> [Untersuchter Text]:
Protest im Iran birgt Lebensgefahr. Im Dezember sorgten Hinrichtungen von Demonstranten für Entsetzen - nun wurden wieder zwei Todesurteile vollstreckt. Die Präsidentin des Europaparlaments ruft zu mehr Unterstützung derer auf, die gegen das System auf die Straße gehen.
Im Iran sind zwei weitere Demonstranten hingerichtet worden. Wie die iranische Justizbehörde am Samstag bekanntgab, wurden die beiden Männer Mohammed-Mehdi K. und Sejed-Mohammed H. in den frühen Morgenstunden gehängt. Sie sollen während der systemkritischen Proteste im November für den Tod eines Sicherheitsbeamten verantwortlich gewesen sein, so die Justiz auf ihrem Webportal Mizan. Damit steigt die Zahl der hingerichteten Demonstranten im Zuge der mehr als dreimonatigen systemkritischen Proteste auf vier.

> [Extrahierte Daten]:
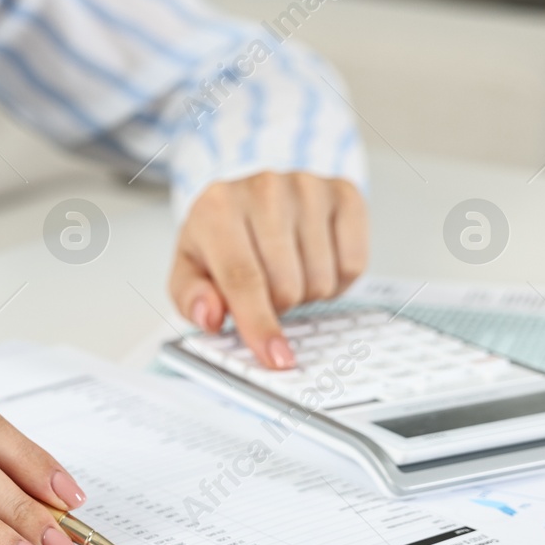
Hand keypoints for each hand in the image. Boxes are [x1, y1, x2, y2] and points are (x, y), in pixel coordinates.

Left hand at [170, 172, 368, 368]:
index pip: (242, 279)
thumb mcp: (191, 268)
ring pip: (322, 280)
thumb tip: (210, 317)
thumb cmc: (221, 237)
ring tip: (287, 270)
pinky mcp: (344, 193)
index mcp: (217, 208)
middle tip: (264, 288)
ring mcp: (308, 187)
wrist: (250, 195)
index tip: (276, 358)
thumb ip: (191, 298)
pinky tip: (314, 261)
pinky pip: (354, 265)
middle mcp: (263, 189)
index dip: (260, 324)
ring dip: (305, 293)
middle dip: (276, 306)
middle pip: (286, 286)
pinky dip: (336, 280)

> [Aufgaben]:
1 – Gib aus dem Text über die Hinrichtungen im Iran den Abschnitt wörtlich wieder, der mit "Protest im Iran" beginnt und bis einschließlich "die Straße gehen." reicht.
2 – Schreib den Text über die Hinrichtungen im Iran im Anschluss an seinen letzten Satz weiter.
Die Einträge stammen aus einer anderen Quelle.

> [Antworten je Aufgabe]:
1 –
Protest im Iran birgt Lebensgefahr. Im Dezember sorgten Hinrichtungen von Demonstranten für Entsetzen - nun wurden wieder zwei Todesurteile vollstreckt. Die Präsidentin des Europaparlaments ruft zu mehr Unterstützung derer auf, die gegen das System auf die Straße gehen.

2 –
Nach Angaben der Justizbehörde hatten die beiden Männer vor Gericht zugegeben, bei Protesten in Karadsch, einem Vorort der Hauptstadt Teheran, einen angeblich unbewaffneten Sicherheitsbeamten mit einem Messer erstochen zu haben. Der Sicherheitsmann war Mitglied der berüchtigten paramilitärischen Basidsch-Einheit der Revolutionsgarden. Das Gnadengesuch der beiden Angeklagten wurde dem Mizan-Bericht zufolge vom obersten Gerichtshof abgelehnt und das Todesurteil bestätigt.
Hinrichtungen sorgen international für Entsetzen
Im Zuge der landesweiten Proteste waren im Dezember bereits Todesurteile gegen den Rap-Musiker Mohsen S. und Madschid-Resa R. wegen angeblichen Mordes und versuchten Mordes an zwei Basidsch-Mitgliedern vollstreckt worden. Die Hinrichtungen sorgten im In- und Ausland für Entsetzen. Die EU beschloss daraufhin auch wegen der schweren Menschenrechtsverletzungen weitere Sanktionen gegen den Iran.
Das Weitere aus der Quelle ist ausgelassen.